July Budget 2015: George Osborne cuts benefits and the family tax credit
Chancellor of the exchequer George Osborne announced major cuts to welfare spending yesterday, using the summer Budget to set out how he planned to save the Treasury a further £12bn in the next three years.
The chancellor said that his Budget was designed to take Britain "from a low wage, high tax, high welfare economy” to a “higher wage, lower tax, lower welfare country.”
Claiming that working-age welfare accounted for eight per cent of all public spending in 1980, compared to 13 per cent today, the chancellor promised to freeze benefits for working-age people, excluding maternity and disability payments, for the next four years.

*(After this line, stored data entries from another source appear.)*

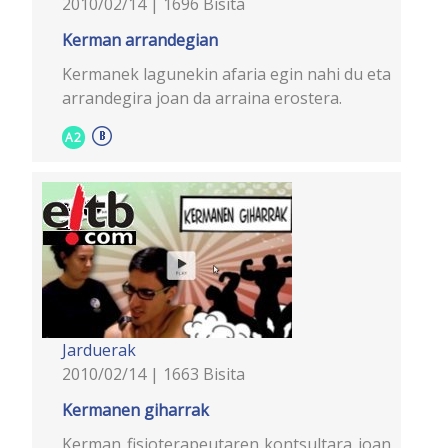
2010/02/14 | 1696 Bisita
Kerman arrandegian
Kermanek lagunekin afaria egin nahi du eta
arrandegira joan da arraina erostera.
A2
Jarduerak
2010/02/14 | 1663 Bisita
Kermanen giharrak
Kerman fisioterapeutaren kontsultara joan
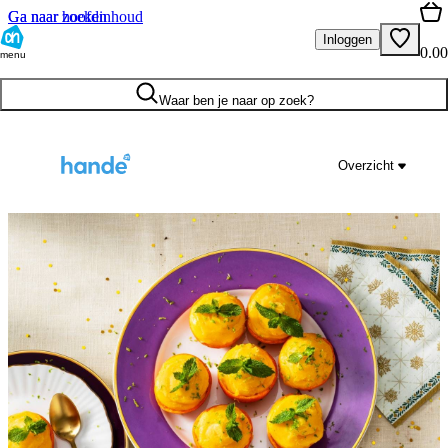
Ga naar hoofdinhoud
Ga naar zoeken
Inloggen
0.00
menu
Waar ben je naar op zoek?
Overzicht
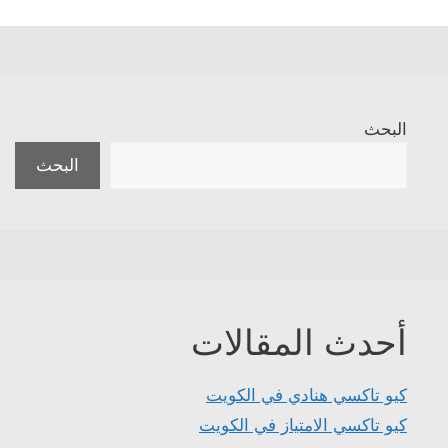
البحث
البحث
أحدث المقالات
كيو تاكسي هنادي في الكويت
كيو تاكسي الامتياز في الكويت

Osborne also said that young people between the ages of 18 and 21 would no longer be able to automatically claim housing benefit., and confirmed reports from earlier this week that the government would require higher-wage earners living in council homes to pay market rent for their properties.
He also said that he would deliver on the Conservatives’ campaign promises to lower the benefits cap from £26,000 to £23,000 in London, and £20,000 in the rest of the country, and in a surprise announcement said that families would no longer be able to claim additional tax or universal credit support for more than two children.
“The benefits system should not support lifestyles and rents that are not available to the taxpayers who pay for that system,” Osborne said.
Osborne’s severe cuts were offset by a vow to raise the national minimum wage to £7.20, but the giveaway did not prevent critics from saying that the Budget measures as a whole were more likely to hurt low-wage earners than help them.
“We shouldn’t think that a higher minimum wage will compensate all low income working families for their losses – many working households will be left significantly worse off,” said Gavin Kelly, chief executive at the Resolution Foundation think tank.
“It will take many struggling families years before they earn their way back to their current position,” he added.
WHERE WILL THE CUTS WILL COME FROM? |
Eliminating the automatic entitlement to housing benefit for 18-to-21-year-olds.
A reduction in Employment and Support Allowance (ESA) to bring it more in line with Job Seekers Allowance (JSA).
Freezing working-age benefits for four years.
Requiring council tenants on higher wages to pay market rents for their properties.
Reducing the tax credit threshold and lowering the benefits cap.
Limiting additional tax credits for parents to just two children per family.